Dans la phytothérapie française, il existe une différence entre le framboisier et le mûrier sauvage. Cependant, en regardant de plus près, nous remarquons que leurs propriétés se recoupent largement.

Ainsi, ces deux plantes sont astringentes et diurétiques et leurs feuilles ont été employées indifféremment pour soigner divers troubles menstruels ainsi que les irritations de la bouche et de la gorge.

Toutefois, la ronce est censée être légèrement constipante tandis que le framboisier serait plutôt laxatif, ce qui étonne vu sa teneur en tanin.

De plus, la tradition a établi un certain nombre d'indications spécifiques à chacune des deux plantes. Ainsi, c'est la feuille du framboisier rouge (R. idaeus) que l'on recommande aux femmes enceintes pour tonifier leur utérus et les préparer à l'accouchement, tandis que c'est la feuille de mûrier sauvage (R. caesius) qui est réputée utile aux diabétiques.

Aucune espèce quelle qu'elle soit n'est toxique, dangereuse, dommageable ni ne provoque d'effets secondaires, si l'on exclut les blessures causées par les dards acérés placés stratégiquement sur les tiges.

Les feuilles, appliquées sur ces blessures, apporteront un soulagement immédiat et contribueront à en accélérer la guérison.

Aux États-Unis, on a employé la décoction de l'écorce de la racine de mûrier pour soigner la diarrhée.

En Chine, on considère d'ailleurs que l'écorce de la racine de mûrier est beaucoup plus efficace que les autres parties de la plante et on l'utilise chaque fois que possible.

Les fruits ou leur jus ont souvent servi en médecine. Ainsi, dans la Grèce antique, on employait les mûres contre la goutte.

Le jus de framboise serait efficace contre la cystite tandis que la confiture de mûres a servi à soigner le rhume et que le cordial à base de jus de mûre, de sucre, d'épices et de brandy était employé pour soigner la diarrhée ou d'autres problèmes intestinaux.

Les préparations culinaires à base de framboises et de mûres se doublaient très fréquemment d'une fonction médicale.

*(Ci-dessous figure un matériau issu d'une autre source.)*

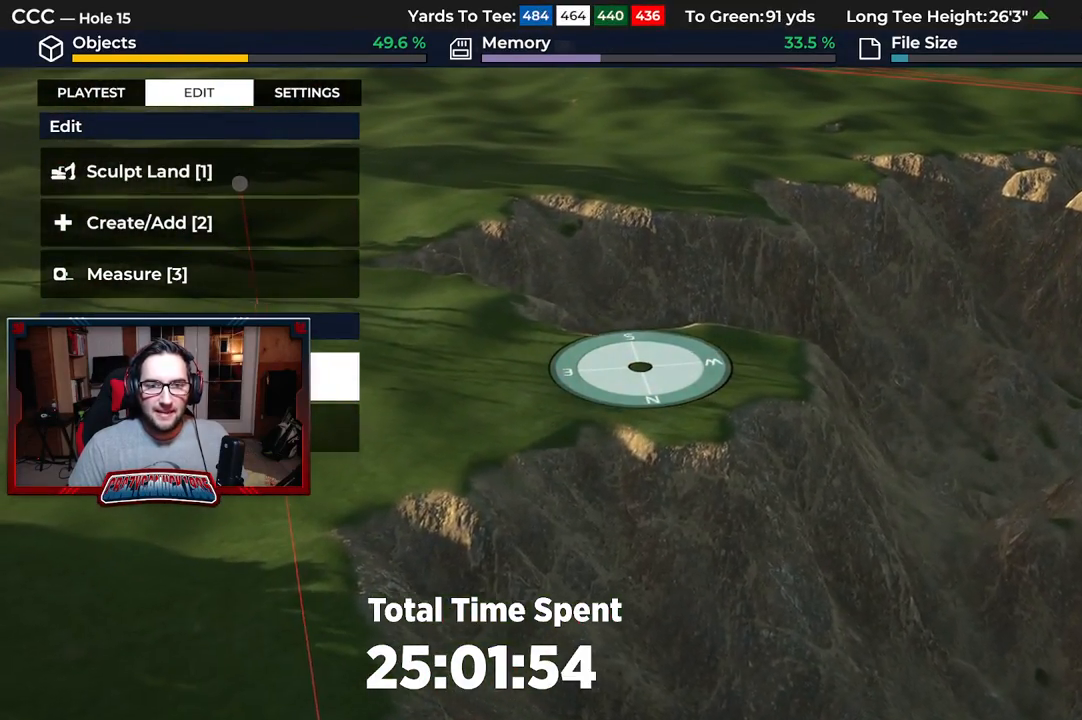
{"buttons": [], "left_stick": "center", "right_stick": "center", "events": [[183, "left_stick", "down-left"], [417, "left_stick", "center"]]}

Quant aux fruits séchés, qui sont peu intéressants pour la consommation parce qu'il ne reste pratiquement plus que les pépins, ils ont servi à faire de bienfaisantes infusions. On peut s'en servir aussi pour agrémenter une infusion insipide ou camoufler la saveur trop marquée d'une plante médicinale.

Bienfaits des feuilles
Les feuilles et les bourgeons du mûrier sauvage ont servi à soigner l'hémoptysie, les hémorroïdes, la diarrhée, la dysenterie, les oliguries et le diabète.

Par voie externe, les feuilles de framboisier ou de ronce peuvent soigner les blessures légères. En bain de bouche et en gargarisme, elles soignent :

l'angine ;
la gingivite ;
la glossite ;
la pharyngite ;
la laryngite ;
les névralgies dentaires ;
les plaies atones, propriété qu'elles doivent à leur astringence.
Quelle que soit l'espèce choisie, on prépare les feuilles par décoction, en faisant bouillir pendant deux ou trois minutes l'équivalent d'une poignée par litre d'eau. Cette décoction servira pour les usages tant externes qu'internes.

Il y avait jadis une pratique qui consistait à mettre dans un bocal des bourgeons de ronce fraîchement récoltés et de les exposer au soleil.

Au bout de quelques jours, un suc sirupeux s'en écoulait. On le récupérait, l'étendait d'un peu d'eau et utilisait cette préparation en pansements sur les plaies ou encore en gargarisme contre les angines.